Student journalist in Dallas high school focuses on death penalty 
The “Issues Issue” of the Bagpipe, the news magazine of Highland Park High School in Dallas, features an insightful article about the death penalty by sophomore Jeneta Nwosu (see page 22). Let us know if you have any feedback you would like us to pass along to this impressive student journalist!


New resources

Global use of death penalty declined last year
Amnesty International has released its annual report on use of the death penalty worldwide in 2019. Most executions in 2019 took place in China, Iran, Saudi Arabia, Iraq, and Egypt.  (Editor’s note: If Texas was its own country, it would rank among the top executioners last year, when the state put 9 people to death.)  According to Amnesty, 142 countries have abolished the death penalty in law or practice. 

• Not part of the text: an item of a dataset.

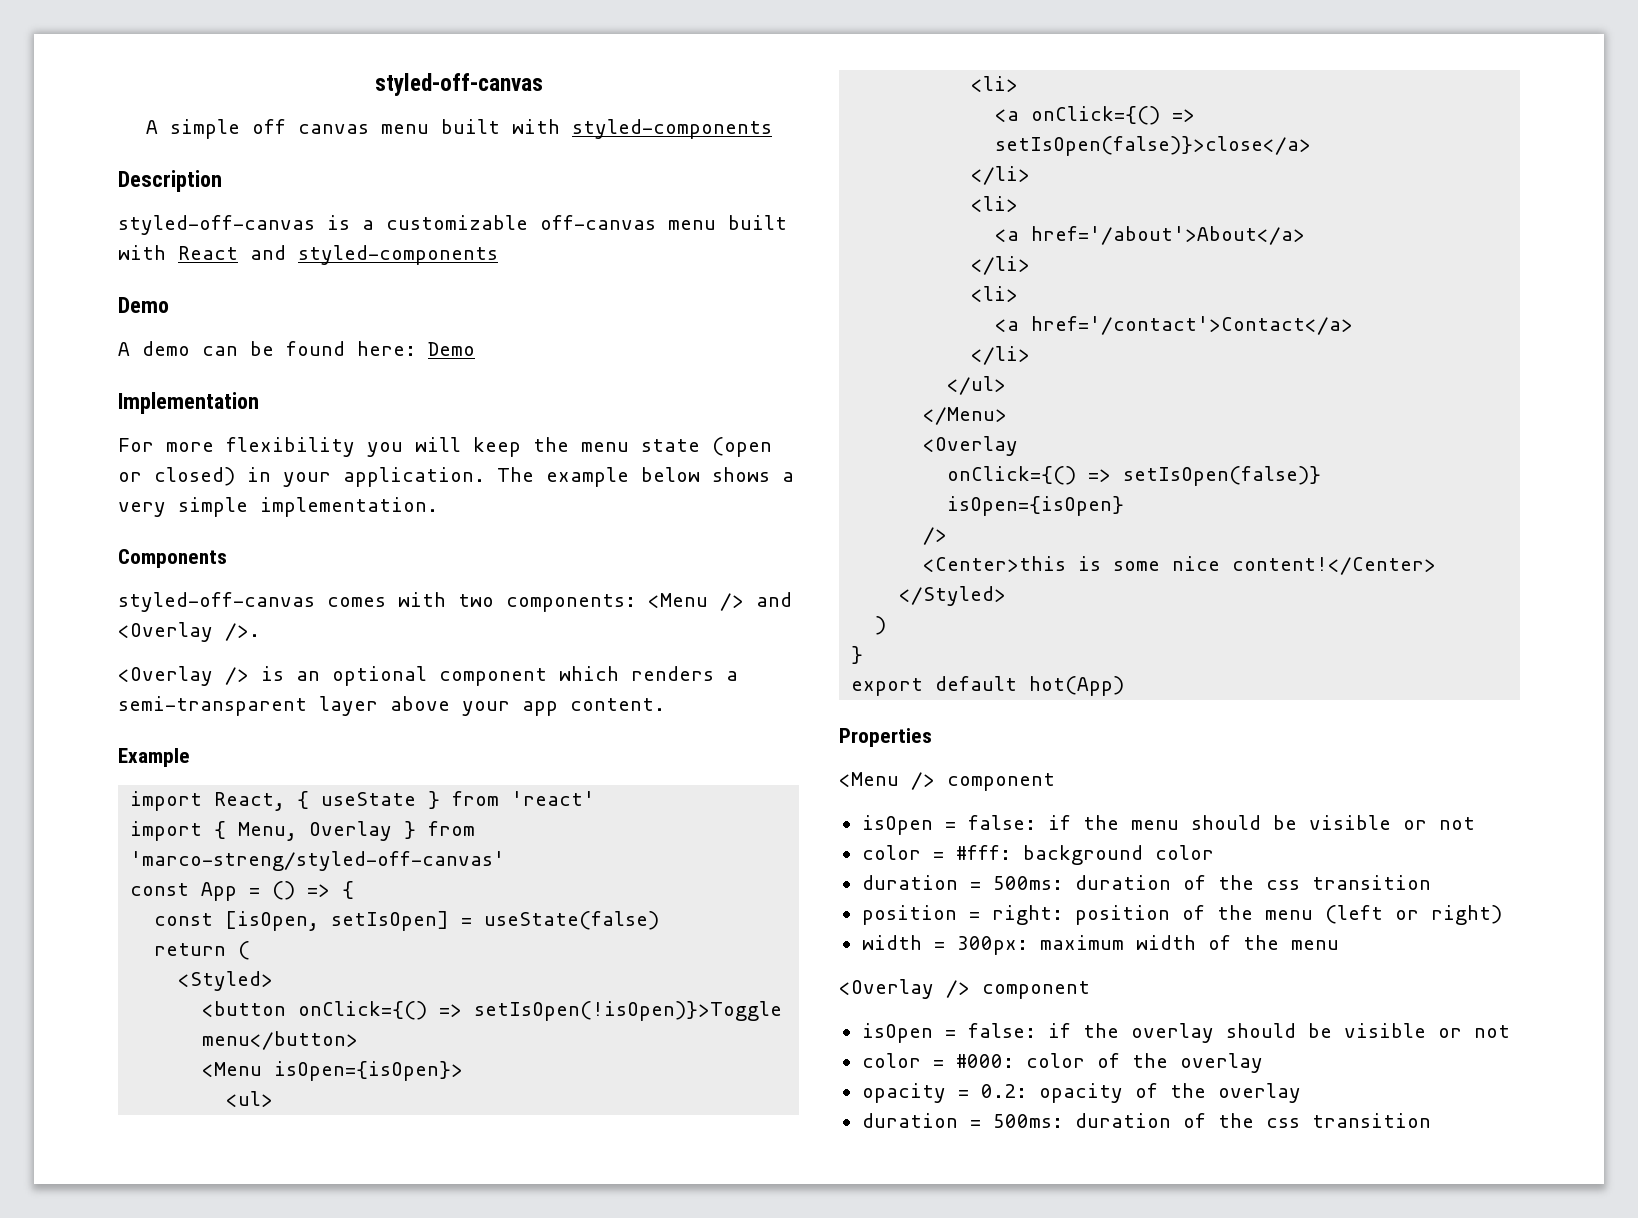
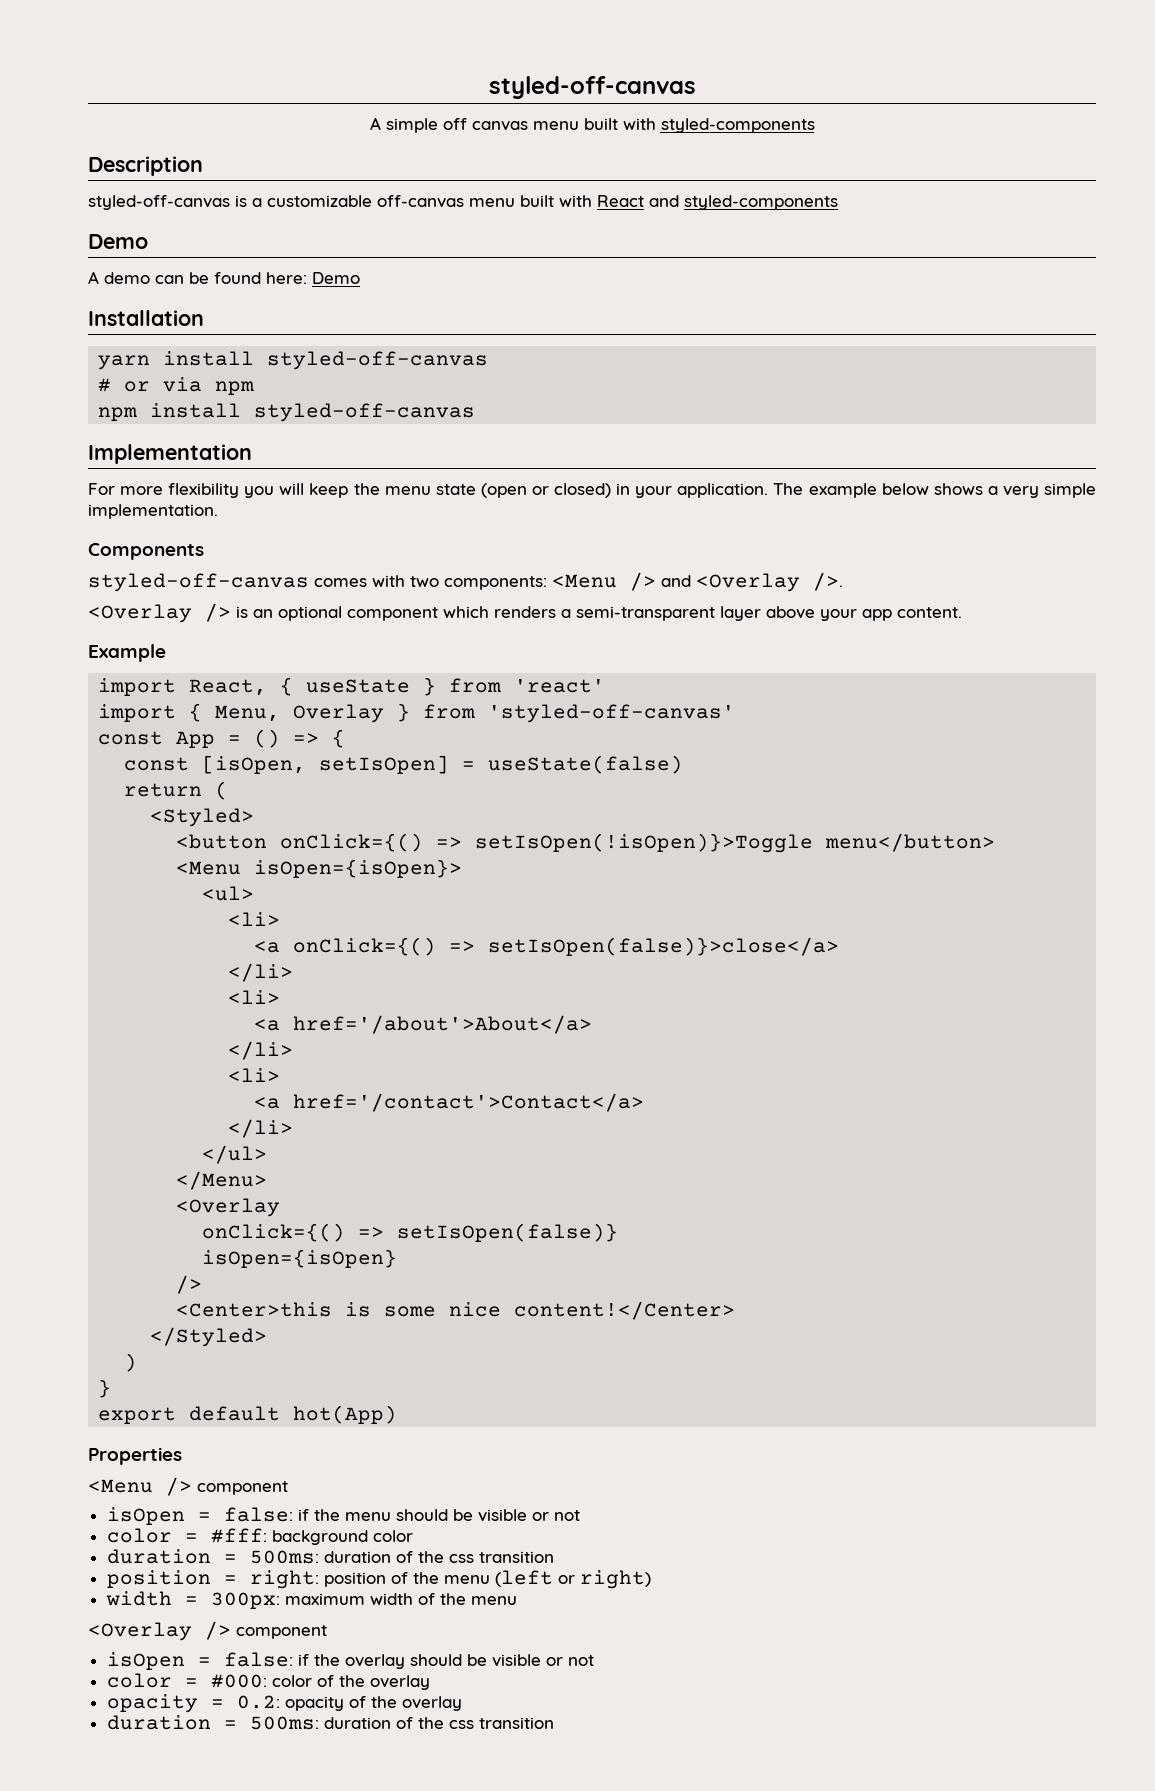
(475, 349) none -> [88,310,204,326] [98,351,489,370] [98,377,255,395] [98,403,476,422] // Installation // yarn install styled-off-canvas // # or via npm // npm install styled-off-canvas
[130,851,506,871] 'marco-streng/styled-off-canvas' -> [488,704,736,723] 'styled-off-canvas'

Two new books share the stories of individuals impacted by violence and the death penalty
April 19, 2020 marked the 25th anniversary of the Oklahoma City Bombing, which took 168 lives. A new book explores the relationship between two fathers forever changed by that terrible day: Timothy McVeigh’s father, Bill, and Bud Welch, the father of Julie, who was killed in the bombing. Author Jeanne Bishop, who is also a victim survivor, says: “I wanted to tell this story as a way of showing how you can respond to evil—not with hatred and vengeance, but with redemption.”  Grace from the Rubble – Two Fathers’ Road to Reconciliation After the Oklahoma City Bombing is available through various booksellers.

Until Death Do Us Part by Caroline Planque examines the realities of capital punishment through the testimonies of dozens of people impacted by the death penalty in Texas, including attorneys, victim survivors, and family members of individuals on death row.  It includes a foreword by Sister Helen Prejean and is available online.